• [SEITENTEXT]:
.....

Eine Talkshow zwischen Philosophen über den Zeitgeist und apokalyptische Visionen.
Schloss Neuhardenberg liegt etwa zwanzig Kilometer westlich der Oder. Neben wichtigen Klausursitzungen der Bundesregierung beherbergt es auch eine Stiftung, die von Zeit zu Zeit Kolloquien und andere kulturelle Veranstaltungen anbietet. Im Oktober 2012 und im September 2013 trafen sich dort die Philosophie-Professoren Peter Sloterdijk und Thomas Macho unter der Moderation des Historikers und Autors Manfred Osten zu Gesprächen über die Themen „Die Sache mit Gott – die Renaissance des Religiösen“ sowie „Geld und Geist“. Obwohl die beiden Themenkreise nicht unbedingt eng vewandt sind, haben die Herausgeber sie – wahrscheinlich wegen des Umfang des Buchs – in einem Band zusammengefasst und auch innerhalb des Buchs nicht scharf voneinander getrennt.
Beide Diskutanten setzen zur Erklärung der heutigen Situation – speziell im Finanzwesen – im 14. Jahrhundert an, das sie das Jahrhundert der Entgrenzung nennen. Diese Entgrenzung entstand ihrer Lesart zufolge zum einen ganz konkret durch die Entdeckung neuer Kontinente und Seewege nach der Erfindung von Kompass und Sextant, andererseits durch die Lösung aus der engen Bindung an die kirchliche Deutungshoheit. Die Relegion erfuhr darüber hinaus einen deutlichen Wertverlust durch die Pest, deren geradezu apokalyptische Folgen mit einem gütigen, sorgenden Gottesbild nicht mehr zu vereinbaren waren. Auch die Spiritualität erfuhr damit eine Entgrenzung hin zum Säkularen. Das kam natürlich unmittelbar dem Finanzwesen zugute, das jetzt nicht mehr durch religiöse Vorbehalte eingeschränkt war.

.....

• [AUFGABEN]:
[1] Geben Sie den Abschnitt des Seitentexts wortgetreu wieder, beginnend mit "Eine Talkshow zwischen" und weiter bis einschließlich "scharf voneinander getrennt.".
[2] Wie bezeichnen die beiden Diskutanten laut Seitentext das 14. Jahrhundert?
Die Zeilen werden hierfür nicht benötigt.

• [GESAMMELTE DATEN]:
.....

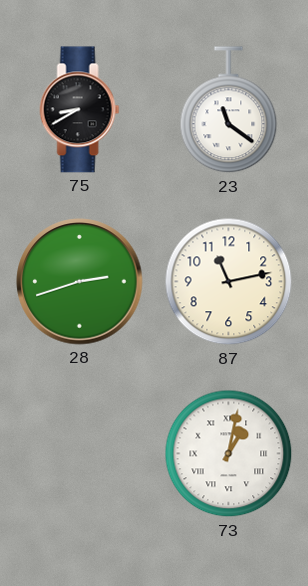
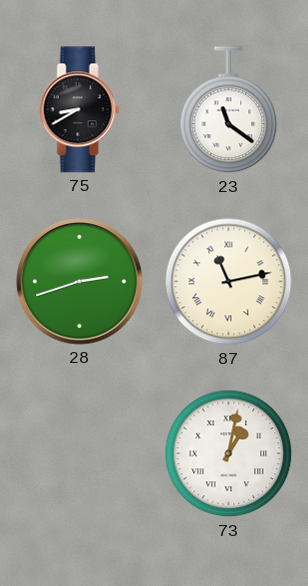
87 numerals: Arabic -> Roman
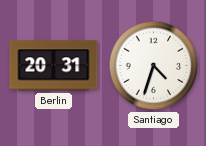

.....

• [LÖSUNGEN IM EINZELNEN]:
[1]
Eine Talkshow zwischen Philosophen über den Zeitgeist und apokalyptische Visionen.
Schloss Neuhardenberg liegt etwa zwanzig Kilometer westlich der Oder. Neben wichtigen Klausursitzungen der Bundesregierung beherbergt es auch eine Stiftung, die von Zeit zu Zeit Kolloquien und andere kulturelle Veranstaltungen anbietet. Im Oktober 2012 und im September 2013 trafen sich dort die Philosophie-Professoren Peter Sloterdijk und Thomas Macho unter der Moderation des Historikers und Autors Manfred Osten zu Gesprächen über die Themen „Die Sache mit Gott – die Renaissance des Religiösen“ sowie „Geld und Geist“. Obwohl die beiden Themenkreise nicht unbedingt eng vewandt sind, haben die Herausgeber sie – wahrscheinlich wegen des Umfang des Buchs – in einem Band zusammengefasst und auch innerhalb des Buchs nicht scharf voneinander getrennt.

[2] Sie nennen es das Jahrhundert der Entgrenzung.